SOCIETY

Professor employs art, humor to reach out to students

“I like what you just said. Thanks,” said Marc Assael, professor of thermophysical properties at Thessaloniki’s Aristotle University, just before we ended our phone interview. I hadn’t said anything special, just that he had given us rare insight into a classroom where ingenuity, passion and humor still survive.

Assael is the man behind a video that recently went viral on the Internet. It shows him on the first day of the semester teaching a class of third-year chemical engineers. All of a sudden, a student sitting at the back of the room interrupts the class by talking loudly on her cell phone. When asked by the professor what all the fuss is about, she answers, “Romantic problems.” “What kind of problems?” the professor asks. “I’ll tell you, but because I’m embarrassed I’ll say it in another language,” she responds. To everyone’s surprise, she stands up and start singing an aria from Georges Bizet’s “Carmen,” and the student proves to be none other than acclaimed mezzo-soprano Kassandra Dimopoulou. As the room fills with this melody from the beautiful opera, the students look on, at first a bit ill at ease but gradually and visibly revealing their enthusiasm. At the end, they break out into loud applause.

This happening was organized by Assael as an icebreaker during the introduction of one of his more tedious courses. Physical Processes, he explained, explores “the basic principles governing the calculation methods applied in the preliminary design of fractionating columns, absorption, extraction and cooling towers.” What better way to liven it up than with the passionate song of the beautiful Gypsy from Seville?

The idea came to Assael about a year ago when he was at a bar where Dimopoulou sang the aria while mingling with the crowd.

“It was wonderful; she almost transported us to the time when the opera was written. I thought it would be interesting to do something like that in class,” Assael told Kathimerini.

The artist jumped at the invitation. In fact, the original plan was to let her husband, opera singer Philip Modinos, into the act, but the tenor had to drop out at the last minute.

“We had arranged it so that it would start with the couple having a row in class,” said Assael. “In the end, I was also in the dark. I saw her at the back of the class but I didn’t know what she would do. She improvised wonderfully. And when she sang, we all got chills.”

It wasn’t the first time that Assael had surprised his students in such a delightful manner.

“I’ve done all sorts of things. My classes are always interactive,” he said.

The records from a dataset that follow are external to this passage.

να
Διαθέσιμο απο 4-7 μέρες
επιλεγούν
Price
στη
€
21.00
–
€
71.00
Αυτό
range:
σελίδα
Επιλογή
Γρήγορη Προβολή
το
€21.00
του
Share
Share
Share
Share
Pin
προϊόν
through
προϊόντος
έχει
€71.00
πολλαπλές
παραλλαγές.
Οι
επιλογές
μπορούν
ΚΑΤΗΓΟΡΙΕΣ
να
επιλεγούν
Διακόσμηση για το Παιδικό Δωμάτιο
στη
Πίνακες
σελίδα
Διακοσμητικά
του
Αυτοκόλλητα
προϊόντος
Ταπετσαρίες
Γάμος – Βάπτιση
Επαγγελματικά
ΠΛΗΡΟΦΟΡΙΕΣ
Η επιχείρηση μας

Once he walked into a risk assessment class and told the students that he was bored of teaching the same old material over and over, and had therefore prepared a video.

“I appear in the video, lecturing on the same material in a really boring way. The kids were half-asleep when the professor in the video – me, that is – turns to the real me and says, ‘Will the gentleman sit down?’”

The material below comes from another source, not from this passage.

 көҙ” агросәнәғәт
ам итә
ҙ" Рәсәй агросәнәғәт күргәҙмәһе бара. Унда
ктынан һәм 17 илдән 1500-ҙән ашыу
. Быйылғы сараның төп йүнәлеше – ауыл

The dialogue between the real Assael and the video Assael continued for about an hour, with the students howling with laughter by the end.

“It’s not just the material that matters in class,” he said. “You can’t inspire them 100 percent of the time, but if you manage to inspire them even 30 percent of the time then that’s a precious thing. I hear about colleagues who never step into a classroom and send their assistants instead, and that makes me mad. I haven’t missed a single hour of class in my 32 years of teaching.”

Ever since the “Carmen” video was posted online, his phone has been ringing nonstop. “All I wanted was a connection with my students,” he laughed.